> TASK REQUIREMENTS:
Extend the text on modeling tools for young children by writing what follows its last sentence.

> READING TEXT:
Content starts

Scientific Modeling Tools for Young Children

Visualization and Modeling: Presentation

Andrea diSessa
University of California, Berkeley

Modeling has come to be seen more and more as an excellent approach to engaging students in the process of doing science. On the other hand, very little attention has been paid to modeling for young children. In particular, the vast majority of software modeling tools has proven to be difficult for high school students and teachers, let alone for elementary school students. We intend to design and experiment with a family of flexible modeling tools to be used with children in the early elementary years. In designing these tools, we will employ three basic strategies. First, we want to make sure that student's ideas concerning how things work can be adequately expressed. Although children may not start with normative models, if a modeling system cannot engage children where they begin, it is unlikely to support a natural process of evolution toward more standard models. Instead, students will have difficulty "saying" anything they feel is sensible with the tool. For example, few, if any, current modeling tools easily express the idea of stages so that at different times, different processes are in action, such as "old age" in plant growth. Similarly, naive ideas about ecosystems assume that perturbations result in quasi-permanent changes, rather than in a disturbed dynamic equilibrium, as is the natural result of most existing modeling tools. Our second strategy is to experiment with extremely generic modeling tools. We want to extend our prior work that shows upper elementary school students can use simplified programming to express models about such things as how a ball falls. Our third strategy is to design tools to fit the activity context of classrooms where modeling is successfully being engaged. This reactive strategy will result in tools that address specific difficulties and limits found even when children do begin to use modeling effectively.

Content ends

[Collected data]
Content starts

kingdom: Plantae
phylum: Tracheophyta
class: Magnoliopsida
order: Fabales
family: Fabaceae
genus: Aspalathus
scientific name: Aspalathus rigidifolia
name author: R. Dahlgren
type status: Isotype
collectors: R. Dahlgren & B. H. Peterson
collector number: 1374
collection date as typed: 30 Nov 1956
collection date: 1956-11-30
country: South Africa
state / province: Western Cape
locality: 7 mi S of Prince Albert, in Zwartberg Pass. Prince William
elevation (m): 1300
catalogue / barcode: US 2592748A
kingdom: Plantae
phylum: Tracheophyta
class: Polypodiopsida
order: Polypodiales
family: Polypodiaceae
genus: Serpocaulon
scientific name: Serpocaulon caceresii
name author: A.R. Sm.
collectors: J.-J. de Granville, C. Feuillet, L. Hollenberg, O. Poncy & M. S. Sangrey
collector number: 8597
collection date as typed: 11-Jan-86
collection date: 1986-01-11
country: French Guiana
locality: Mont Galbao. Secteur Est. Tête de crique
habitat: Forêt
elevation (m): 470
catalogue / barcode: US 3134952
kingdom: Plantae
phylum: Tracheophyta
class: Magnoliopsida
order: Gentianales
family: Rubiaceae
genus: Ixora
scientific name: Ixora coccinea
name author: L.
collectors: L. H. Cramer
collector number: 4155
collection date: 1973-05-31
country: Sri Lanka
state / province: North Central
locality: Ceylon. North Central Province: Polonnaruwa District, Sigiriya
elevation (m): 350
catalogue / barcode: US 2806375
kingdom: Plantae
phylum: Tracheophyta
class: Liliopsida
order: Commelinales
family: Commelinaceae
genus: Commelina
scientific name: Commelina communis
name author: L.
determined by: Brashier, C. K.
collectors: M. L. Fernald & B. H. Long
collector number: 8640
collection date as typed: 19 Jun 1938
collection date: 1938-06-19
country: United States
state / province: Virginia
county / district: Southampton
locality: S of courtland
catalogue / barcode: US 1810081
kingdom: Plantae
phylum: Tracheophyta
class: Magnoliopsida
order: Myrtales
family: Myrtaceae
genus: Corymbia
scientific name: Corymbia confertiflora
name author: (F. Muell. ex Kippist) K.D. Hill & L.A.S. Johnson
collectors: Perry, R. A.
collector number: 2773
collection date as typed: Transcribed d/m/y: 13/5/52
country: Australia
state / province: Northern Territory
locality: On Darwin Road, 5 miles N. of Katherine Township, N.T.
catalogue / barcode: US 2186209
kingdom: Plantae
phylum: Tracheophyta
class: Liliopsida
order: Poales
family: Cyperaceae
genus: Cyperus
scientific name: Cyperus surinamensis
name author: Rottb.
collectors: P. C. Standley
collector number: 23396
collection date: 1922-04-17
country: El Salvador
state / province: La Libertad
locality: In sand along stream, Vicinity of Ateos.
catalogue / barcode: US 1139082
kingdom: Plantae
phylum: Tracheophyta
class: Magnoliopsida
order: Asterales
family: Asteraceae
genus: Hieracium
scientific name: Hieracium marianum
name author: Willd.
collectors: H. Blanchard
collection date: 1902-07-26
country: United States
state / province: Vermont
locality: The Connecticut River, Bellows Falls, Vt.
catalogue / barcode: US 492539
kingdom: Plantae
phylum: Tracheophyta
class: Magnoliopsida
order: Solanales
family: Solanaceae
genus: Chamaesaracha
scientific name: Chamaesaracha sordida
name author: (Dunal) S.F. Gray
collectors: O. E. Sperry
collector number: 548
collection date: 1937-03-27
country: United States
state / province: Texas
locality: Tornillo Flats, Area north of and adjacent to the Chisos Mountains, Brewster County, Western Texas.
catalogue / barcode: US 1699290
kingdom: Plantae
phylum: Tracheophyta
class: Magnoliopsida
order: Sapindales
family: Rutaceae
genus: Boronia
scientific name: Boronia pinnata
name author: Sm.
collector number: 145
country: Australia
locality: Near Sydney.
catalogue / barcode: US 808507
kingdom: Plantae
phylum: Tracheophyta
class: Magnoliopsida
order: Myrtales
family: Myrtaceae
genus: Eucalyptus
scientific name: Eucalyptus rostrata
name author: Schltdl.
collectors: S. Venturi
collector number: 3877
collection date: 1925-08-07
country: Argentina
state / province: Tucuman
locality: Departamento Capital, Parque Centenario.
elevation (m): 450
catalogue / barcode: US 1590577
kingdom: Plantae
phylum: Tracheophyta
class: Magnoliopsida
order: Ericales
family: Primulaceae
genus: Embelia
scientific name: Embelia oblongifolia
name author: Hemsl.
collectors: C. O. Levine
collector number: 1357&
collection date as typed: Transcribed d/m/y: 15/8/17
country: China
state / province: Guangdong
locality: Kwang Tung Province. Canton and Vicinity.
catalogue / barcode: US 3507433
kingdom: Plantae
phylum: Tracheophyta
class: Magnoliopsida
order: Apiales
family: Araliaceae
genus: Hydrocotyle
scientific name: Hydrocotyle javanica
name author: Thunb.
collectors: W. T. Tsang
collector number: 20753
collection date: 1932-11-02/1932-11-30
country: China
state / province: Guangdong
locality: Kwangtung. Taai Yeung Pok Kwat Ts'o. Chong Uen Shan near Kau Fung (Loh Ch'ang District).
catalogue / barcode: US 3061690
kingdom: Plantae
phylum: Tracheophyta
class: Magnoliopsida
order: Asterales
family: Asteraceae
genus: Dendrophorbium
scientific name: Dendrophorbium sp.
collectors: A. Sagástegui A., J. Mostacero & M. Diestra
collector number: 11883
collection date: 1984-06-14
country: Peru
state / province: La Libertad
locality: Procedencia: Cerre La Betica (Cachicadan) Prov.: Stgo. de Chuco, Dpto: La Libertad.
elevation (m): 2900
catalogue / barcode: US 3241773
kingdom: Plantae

Content ends

> ANSWER TO THIS TASK:
Digital Weather Station

Visualization and Modeling: Presentation
Ken Hay
http://lpsl.coe.uga.edu/LIVE/

The Digital Weather Station (DWS) is an exhibit at The Children's Museum of Indianapolis. The goals of the DWS are to develop students' understanding of the weather as a three-dimensional system and their skills in the scientific process of visualization. The DWS runs on three high-end SGI Workstations and utilizes an interface that we designed to enable young children to manipulate sophisticated, expert level scientific visualization tools (VIS5D). The tool supports learner's immediate creation of 3D interactive, dynamic visualization of standard weather parameters. These tools are not scaled down tools visualizing fictitious data, rather they are built on the same tools and data that hundreds of scientists use everyday. We have designed and developed a learner's interface that almost eliminates the technical and domain learning curve these tools create for novices. This tool provides an unprecedented opportunity for inquiry-based and problem-based learning activities where the technology can visualize a 3D phenomenon.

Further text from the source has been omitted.